Aa Ab Laut Chalen

Director: Rishi Kapoor
Music: Nadeem Shravan
Year: 1999
Running Time: 2 hours 56 minutes

I have clearly not been spending enough time in Time Square or Seaside Heights or the South Street Seaport because that’s where Bollywood is happening in New York! This is little more than a trifle of a film and apparently it did so badly at the box office that it seems to have brought the RK Studios to a hiatus, but being a New Yorker I have to say I took more pleasure than perhaps I should have just seeing Aishwarya Rai dancing down the boardwalk on the Jersey shore and strutting up Broadway. Now where the heck was I when this was all taking place!

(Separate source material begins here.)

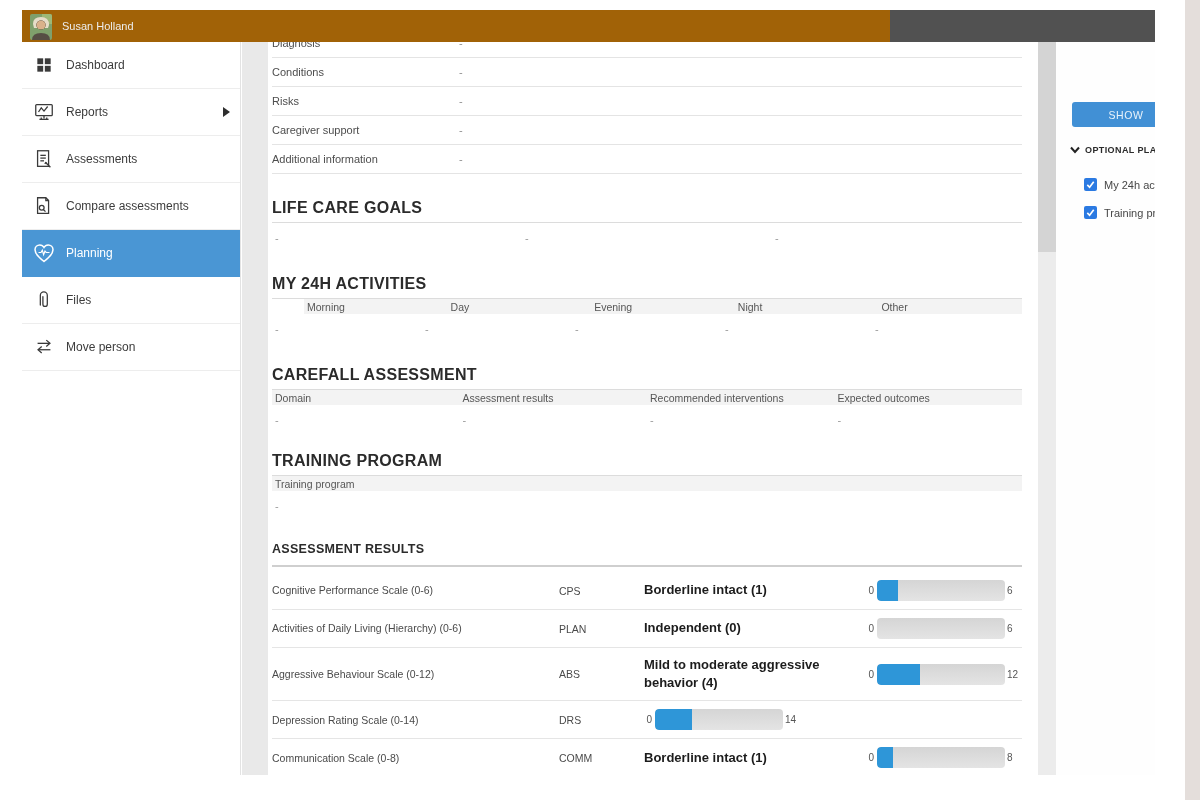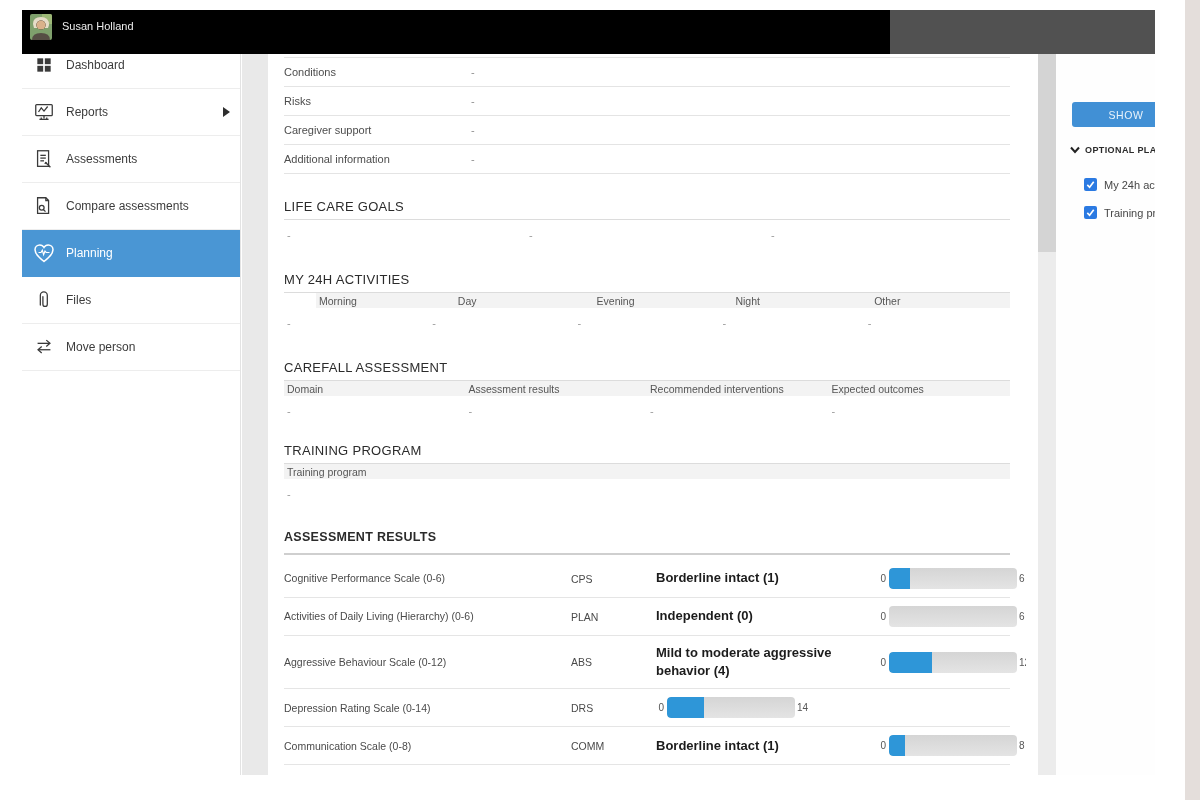"Susan Holland" .topbar { background: #000000 -> #a16207; height: 44px -> 32px }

And that’s nothing compared to how incredibly cute Aish looks in her Dunkin Donuts uniform – pulling down her short skirt to hide her legs while simultaneously trying to cover the cleavage that is being displayed. Odd, how I had never noticed how enticing those Dunkin Donut uniforms are! If Aish worked in the Dunkin Donut store near my workplace I hate to think how much rounder I would be getting. In fact I would sadly not be so different from the other Americans in this film who are all basically portrayed as lechers lusting for this pure Indian damsel! That’s when we are not mugging people of course.
The film begins in India where Akshaye Khanna (who also starred in the same year with Aish in the far superior Taal) is unable to find a job and is enticed by a childhood friend to go to America to strike it rich. Once there though, Akshaye discovers this friend runs a cheap pay by the hour hotel and is unwilling to help Akshaye in the least bit. He is adopted though by members of the Indian community – a Muslim (Kadar Khan) and a Sikh (Jaspal Bhatti) allow him to move in and within hours Akshaye is driving a taxicab! If you live in New York, you could easily believe this. One of his first fares is Aish who has just arrived from India – and much to Akshaye’s surprise he discovers that Aish is Indian – “you don’t look Indian”.
It soon turns out that Aish also has no place to stay and so Akshaye invites her to come stay at the already crowded apartment and the foursome become a homey little unit. Until that is Akshaye is tempted by the dark side – NRI money! He meets a somewhat depraved but extremely sexy Americanized NRI (Suman Ranganathan) with loads of money in the family and Akshaye sees his future and Aish isn’t in it. There are a lot of unbelievable things in Indian films – but someone ignoring Aish for money? I didn’t buy it for a second. The love story/triangle really doesn’t amount to much here – it is a second thread related to Akshaye’s long dead father (Rajesh Khanna) that contains most of the melodrama and has the most interest. The other enjoyable elements of the film are the many supporting roles that are well played by a number of various character actors – my favorites being Kadar and Jaspal who both reminded me of Captain Haddock from Tin Tin!
The music is not really all that memorable – the first song doesn’t hit the platter until the forty-minute mark – but there are a number of songs after this. The best part about them is simply their settings. All of them are shot around New York I believe – a few in New Jersey, a couple in the city and one in upstate. The one in Seaside Heights is great fun as Aish does her best to break up the couple by dancing and singing up and down the boardwalk and into the skeeball arcades. Another number in and around Central Park and Time Square is enjoyable as well – but what is so strange is how little attention the passersby seem to be giving these little dance and song routines in the middle of the city – in New York I guess anything goes.